Fazit: Übergewicht ist vor allem das Resultat der starken Veränderungen in unserem Lebensstil während der letzten 10000 Jahre. Unsere Ahnen, einstmals Sammler und Jäger, wurden zu seßhaften Bauern und Viehzüchtern und sicherten damit die Verfügbarkeit der Nahrung. Die Industrialisierung in den letzten zwei Jahrhunderten hat zudem die körperliche Arbeit heute erleichtert. Die genetische Vorgabe, speziell die Fähigkeit, bei übermäßigem Nahrungsangebot Energie nahezu unbegrenzt als Körperfett speichern zu können, war einst ein Selektionsvorteil während längerer Hungerperioden. In den industrialisierten Ländern führt heute das Mißverhältnis zwischen dieser genetischen Veranlagung, dem üppigen Nahrungsangebot und dem energiesparenden, teilweise auch zum Essen und Trinken verführenden Lebensstil zur Adipositas und zu mit ihr assoziierten Erkrankungen und damit zu Nachteilen.

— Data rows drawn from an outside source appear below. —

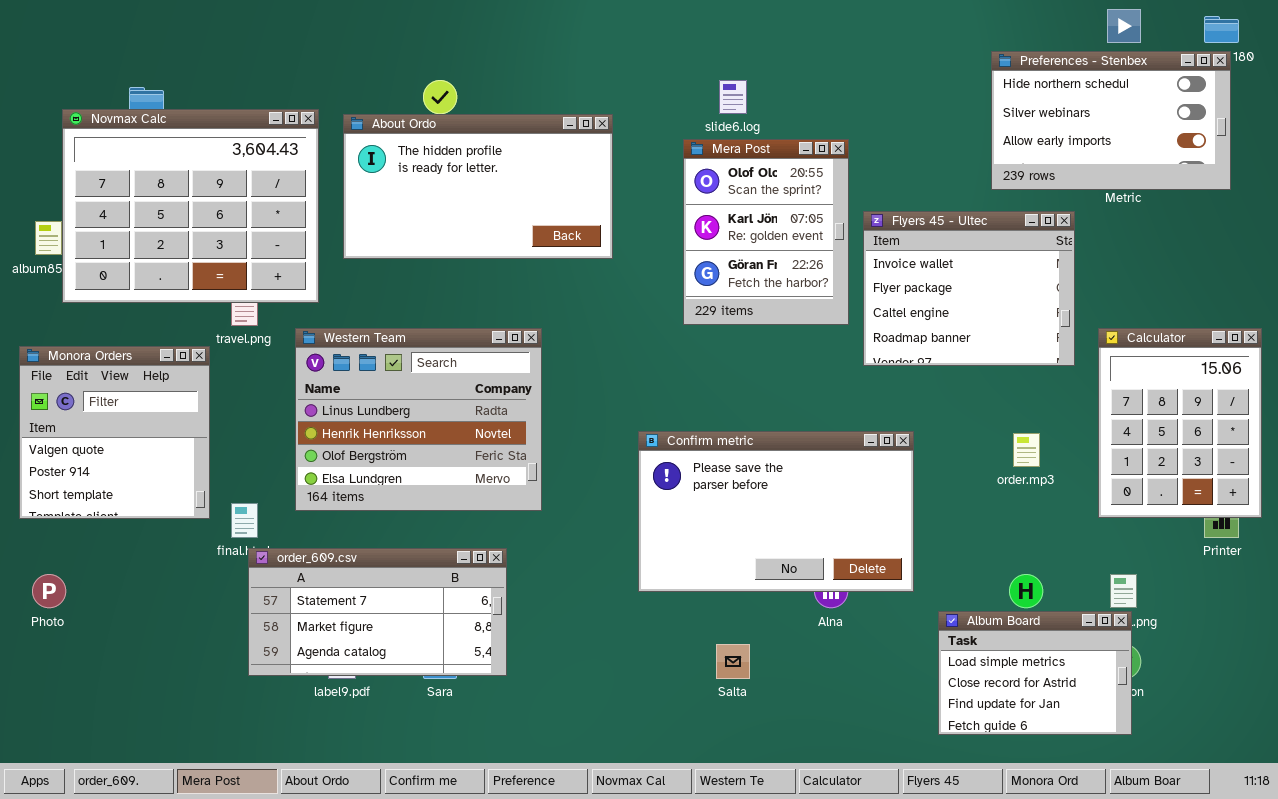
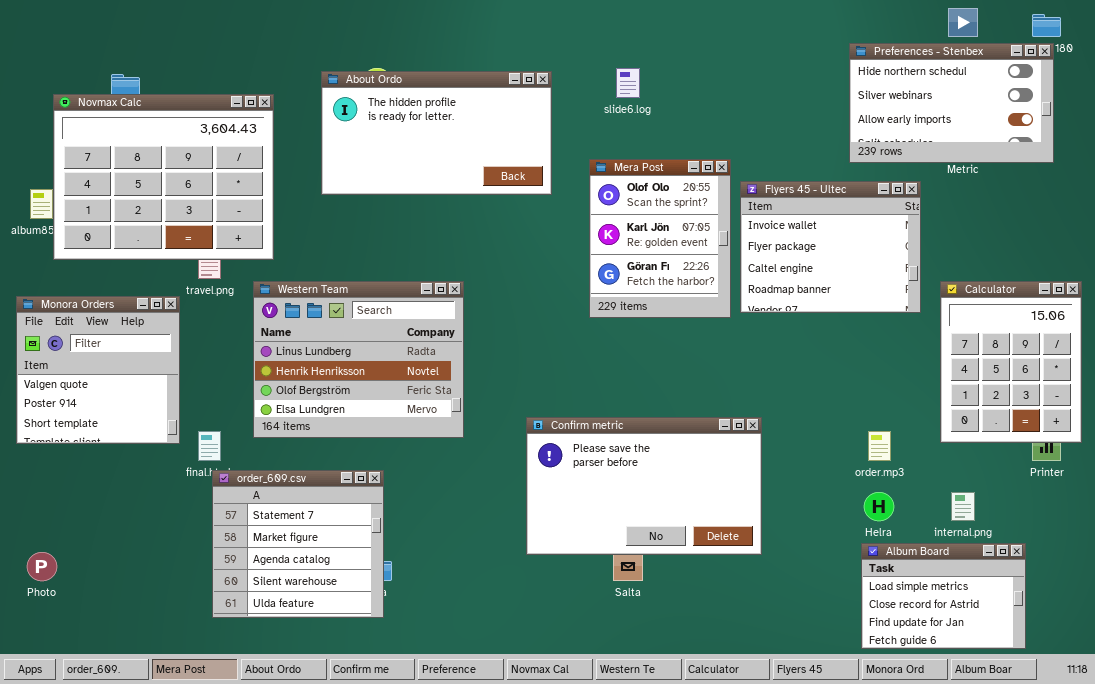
About Ordo: [343,114,613,259] -> [321,71,552,195], moved
Mera Post: [683,139,849,325] -> [589,159,731,318], moved
Confirm metric: [638,431,914,592] -> [526,417,762,555], moved
order.mp3: [1013,433,1040,467] -> [868,431,891,461], moved
order_609.csv: [248,548,507,676] -> [212,470,384,618], resized
Photo: [32,574,66,608] -> [27,552,57,581], moved
Album Board: [938,611,1132,735] -> [861,543,1026,649], moved

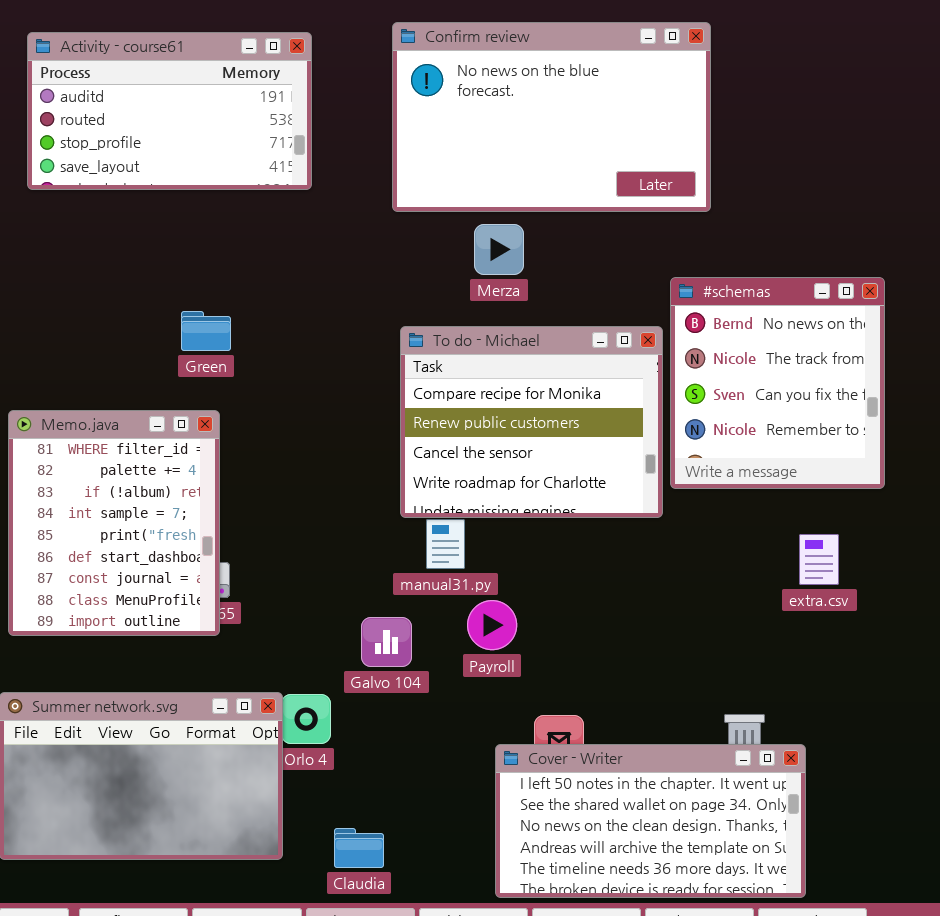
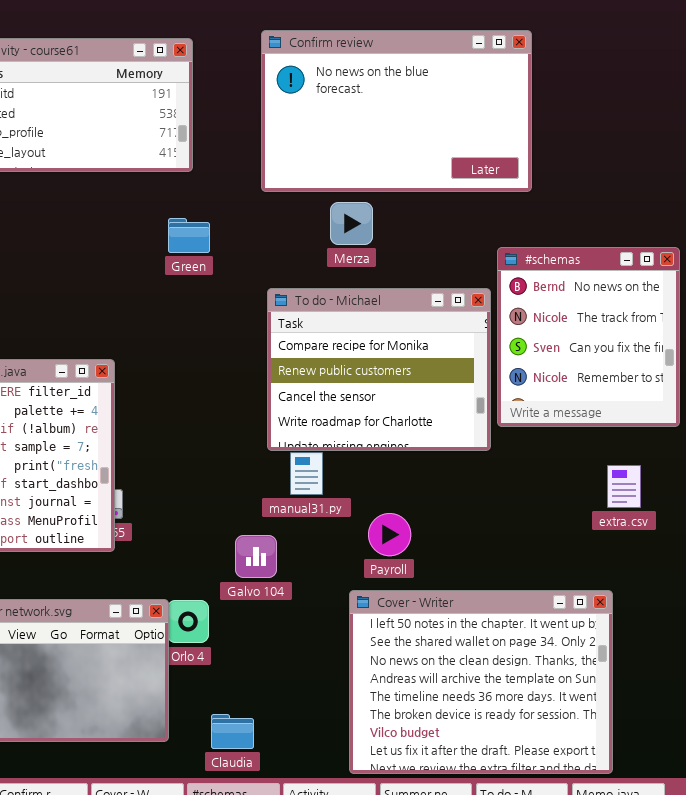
Green: [181,311,231,351] -> [168,218,210,253], moved
Payroll: [467,600,517,650] -> [368,513,411,556], moved
Cover - Writer: [495,744,806,898] -> [349,590,613,774], resized

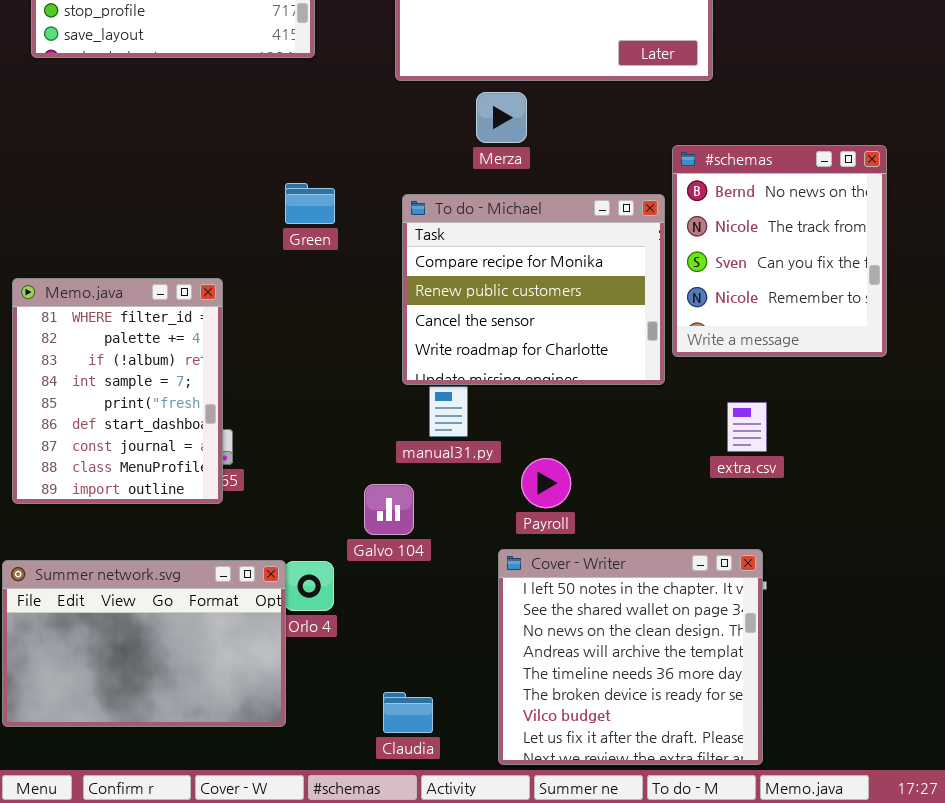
Green: [168,218,210,253] -> [285,183,335,224], moved
extra.csv: [607,465,641,508] -> [727,402,767,452], moved
Cover - Writer: [349,590,613,774] -> [498,549,763,765], resized
Claudia: [211,714,254,749] -> [383,692,433,733], moved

Eine Änderung der Eß- und Bewegungsgewohnheiten muß also eingeübt werden, um Übergewicht abzubauen. Das ist meist nur mit verhaltenstherapeutischer Begleitung möglich. Ohne Änderung des Lebensstils gibt es dauerhaft keine gewollte Gewichtsreduktion. Medikamente haben in diesem Konzept eine direkt helfende, möglicherweise auch motivierende Funktion. Sie wirken selbst aber nur so lange, wie sie eingesetzt werden und haben zudem eine Reihe von Nebenwirkungen.